We talked about two tools that are independent of Vim in the previous parts, but let me show you how well they integrate inside Vim. This is really awesome because it lets you get a deeper understanding of how the underlying system of your editor work. Who knows how VSCode <Ctrl + P> file opener works, or even the full text search?

  • fzf
    It can be a frustrating having to leave Vim to be able to use fzf again to open new buffers. That's where the fzf integration comes into play. Just like the <Ctrl + P> works in VSCode, you now have fzf opening a new pane to open new buffers just like you would do it in the terminal. It has all the same features as the fzf you are used to in the terminal so you can take advantage of it: the same way we were able to filter files in the terminal in the example above, we can also do inside vim.
  • rg (combined with fzf)
    As previously shown, rg enables global search inside text files. The vim integration is able to open all the files buffers that match the requested text and put them inside fzf. You can then see a preview of the file (which uses bat, an improved version of cat) and the line that matched the searched text. Then, you can apply fzf custom filters on top of the previous query, just like before.

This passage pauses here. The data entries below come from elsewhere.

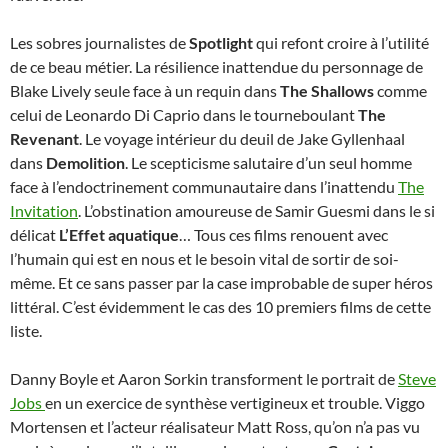
Les sobres journalistes de
Spotlight
qui refont croire à l’utilité
de ce beau métier. La résilience inattendue du personnage de
Blake Lively seule face à un requin dans
The Shallows
comme
celui de Leonardo Di Caprio dans le tourneboulant
The
Revenant
. Le voyage intérieur du deuil de Jake Gyllenhaal
dans
Demolition
. Le scepticisme salutaire d’un seul homme
face à l’endoctrinement communautaire dans l’inattendu
The
Invitation
. L’obstination amoureuse de Samir Guesmi dans le si
délicat
L’Effet aquatique
… Tous ces films renouent avec
l’humain qui est en nous et le besoin vital de sortir de soi-
même. Et ce sans passer par la case improbable de super héros
littéral. C’est évidemment le cas des 10 premiers films de cette
liste.
Danny Boyle et Aaron Sorkin transforment le portrait de
Steve
Jobs
en un exercice de synthèse vertigineux et trouble. Viggo
Mortensen et l’acteur réalisateur Matt Ross, qu’on n’a pas vu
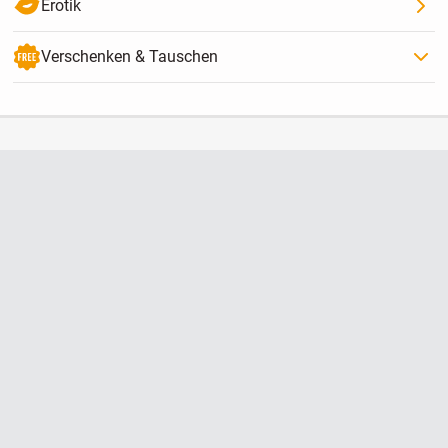
Erotik
Verschenken & Tauschen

Here is a small demo of the integrations of the two tools inside neovim:

Now that we know why I think that vim is cool, I will admit that it is fairly hard to setup, especially for people that are afraid of configuration files. Here comes the savior if you want to pimp your coding experience with LSPs (Language Server Protocols) and IDE-like features without having to spend a huge amount of time configuring your tools.


The first version of vim has been released in 1991 which was heavily inspired from Vi that was released in BSD in 1976. In 2014, a group of members of the Vim community started a big refactoring which ended up in a fork called neovim.

neovim has opened a lot of doors to bridge the gap with moderns editors by making sure that it would stay in the age of its time (better maintainability, more optimized code, better APIs, ...). One of my favorite feature of neovim are the floating windows, which makes it easy to have quick contextual information. neovim also comes with LSPs support, an API to develop plugins in many languages and many more cool features which enabled members of the community to extend the capabilities that the text editor already provided.


coc.nvim is my favorite neovim plugin. As its name (Conqueror of Completion) suggests, it provides a great autocompletion framework. Coming from Visual Studio Code, I always found Vim configuration a bit daunting, especially when it came to autocompletion and LSP and I was relieved that CoC brought a VSCode-like configuration to neovim autocompletion.

The setup is very similar using a JSON file for configuration and extensions, just like I was used to in VSCode. There are some pretty cool features built-in such as the Go to definition, inline linting and fixing, hover for documentation and many more.


The quest to optimize the interactions that we, as developers, have with our machines is a journey that follows us all along our careers and is truly personal. I believe that it is nice to make your terminal a friendly place that you feel confortable working in and I hope these few tools have helped you in any way towards that goal.

And no, using Vim in 2021 is not being old-fashioned. Thanks for your attention!